▶ SHORT PROBLEM: Convert every line of text in the listing below into a JSON list of strings, with one string per line and no blank lines. Leave the pictures out of the list.

▶ RECORDS TO USE:
— Start —
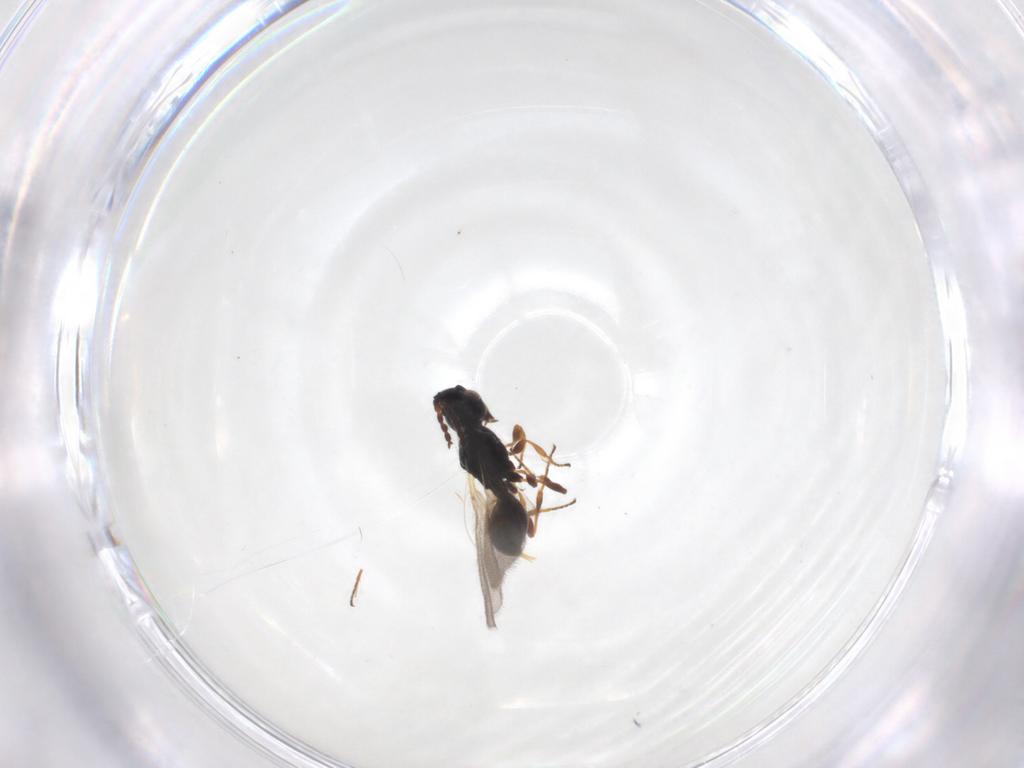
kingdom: Animalia
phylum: Arthropoda
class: Insecta
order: Hymenoptera
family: Diapriidae
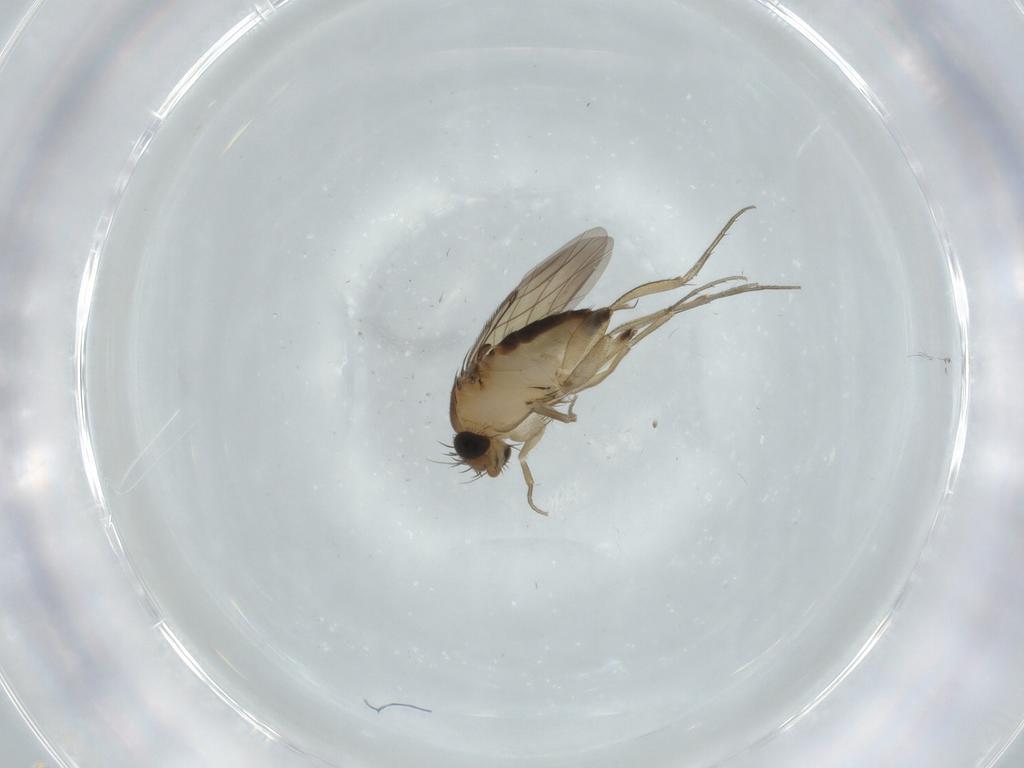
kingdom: Animalia
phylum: Arthropoda
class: Insecta
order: Diptera
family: Phoridae
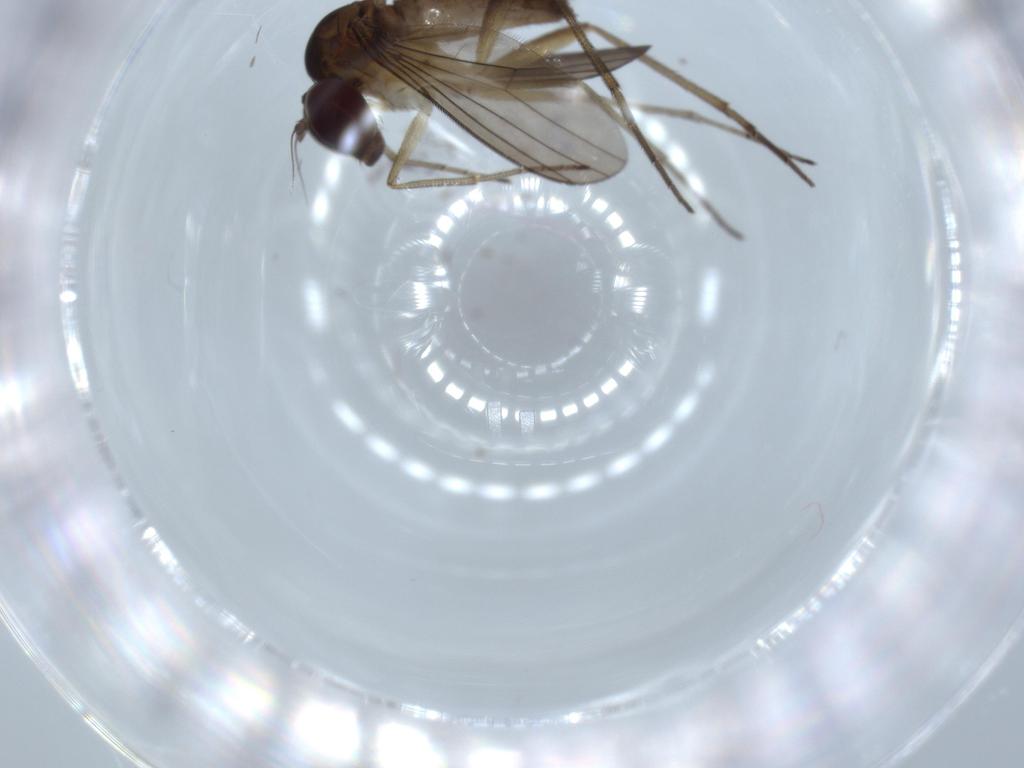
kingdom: Animalia
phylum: Arthropoda
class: Insecta
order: Diptera
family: Dolichopodidae
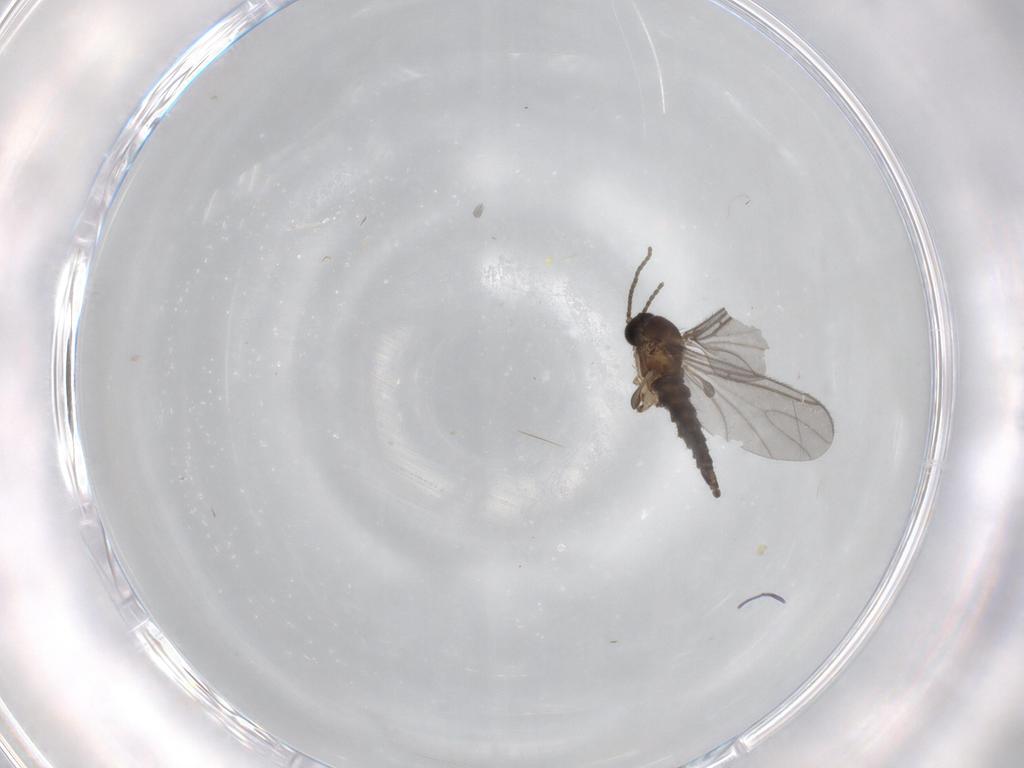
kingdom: Animalia
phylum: Arthropoda
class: Insecta
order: Diptera
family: Sciaridae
— End —
▶ ANSWER TO THIS PROBLEM:
[
  "kingdom: Animalia",
  "phylum: Arthropoda",
  "class: Insecta",
  "order: Hymenoptera",
  "family: Diapriidae",
  "kingdom: Animalia",
  "phylum: Arthropoda",
  "class: Insecta",
  "order: Diptera",
  "family: Phoridae",
  "kingdom: Animalia",
  "phylum: Arthropoda",
  "class: Insecta",
  "order: Diptera",
  "family: Dolichopodidae",
  "kingdom: Animalia",
  "phylum: Arthropoda",
  "class: Insecta",
  "order: Diptera",
  "family: Sciaridae"
]